Has anyone really been far even as decided to use even go want to do look more like?

Hello ,
I am happy to contact you with a set of fresh offerings.
- Saas
- Web 2.0
- Enterprise 2.0
- Open source consulting and Implementation

We are sure you will find it compelling. We have full time web developers and designers working with us in various technology stacks & moreover you can also hire them according to your need and get your stuff completed from your virtual team working dedicatedly for you fulltime (We can arrange for a telephonic Interview also with these designers & developers). We do have a global presence catering clients in US, UK, Australia and Canada. We have tons of expertise in developing Web 2.0, Action Script, AJAX, CSS, C, C++, JavaScript, XML, PHP, Joomla,Drupal,Wordpress, E commerce, SEO and .NET Framework, Mobile application based projects.

We can help with designing team who as expertise on designing tools such as ADOBE Suites,CS3,CS4,Flash,HTML etc

It will be great if you can have a short call/chat for a better understanding. As we work round the clock, time zone will not be a problem. Please let me know your time of convenience and a number / Skype id through which I can reach you..

For Web Application development we work for $12/hr and for Mobile application development we work for $15/hr.
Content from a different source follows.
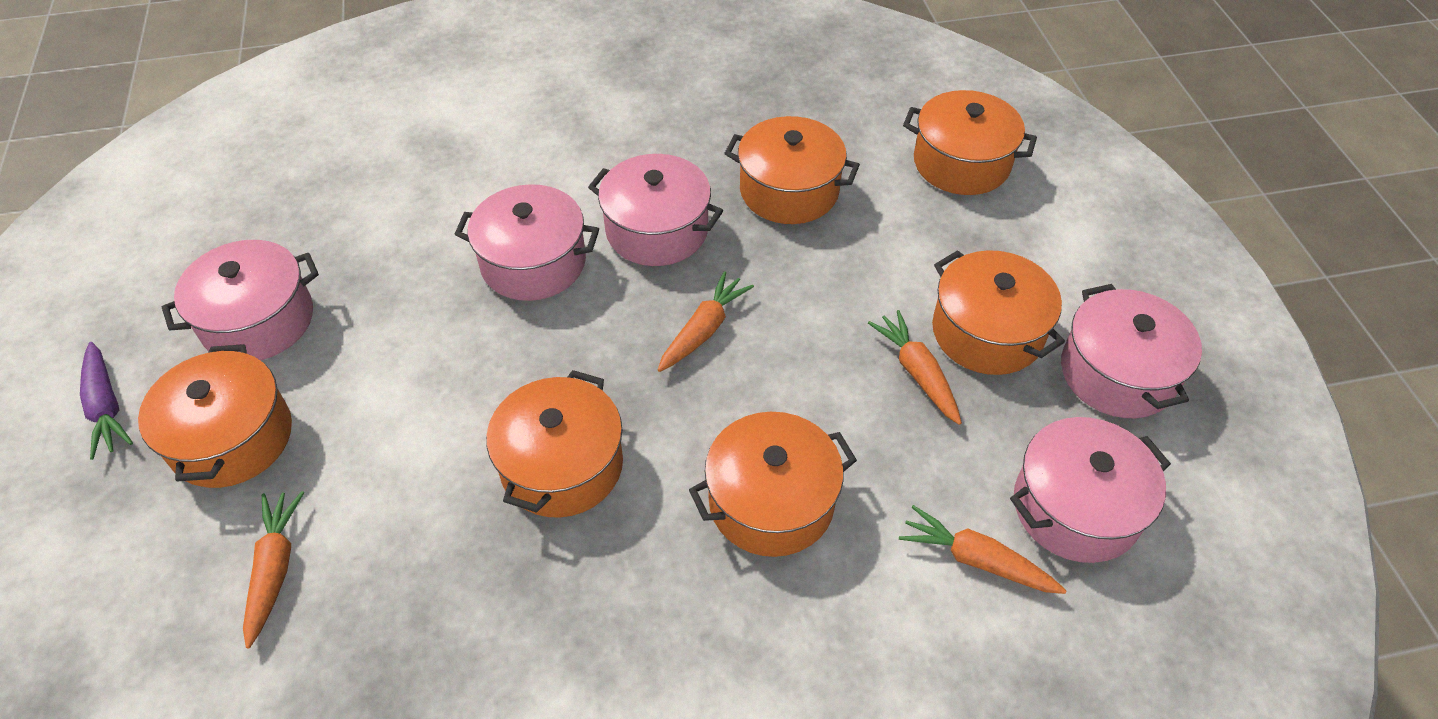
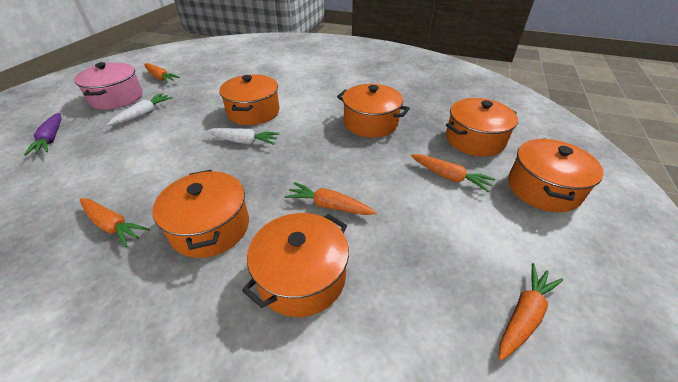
orange carrot: 4 -> 5
pink pot: 5 -> 1
white carrot: 0 -> 2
Price will never be a deal breaker its always negotiable depending upon the project requirement.

Looking forward to hear from you for a win win business relationship.

Dammit, I knew I should have listed reading comprehension as a requirement.

You Can't Be Serious.
You sound like what every CL poster's dream, a poster dream
You should have added links.

This was from a fellow programmer who apparently got the joke. Jim F, keep on keepin' on, my brother.

Not long after that, Craigslist pulled the post, or, flagged and removed, which is the jargon for troll detected. Oh well, it was fun for a while.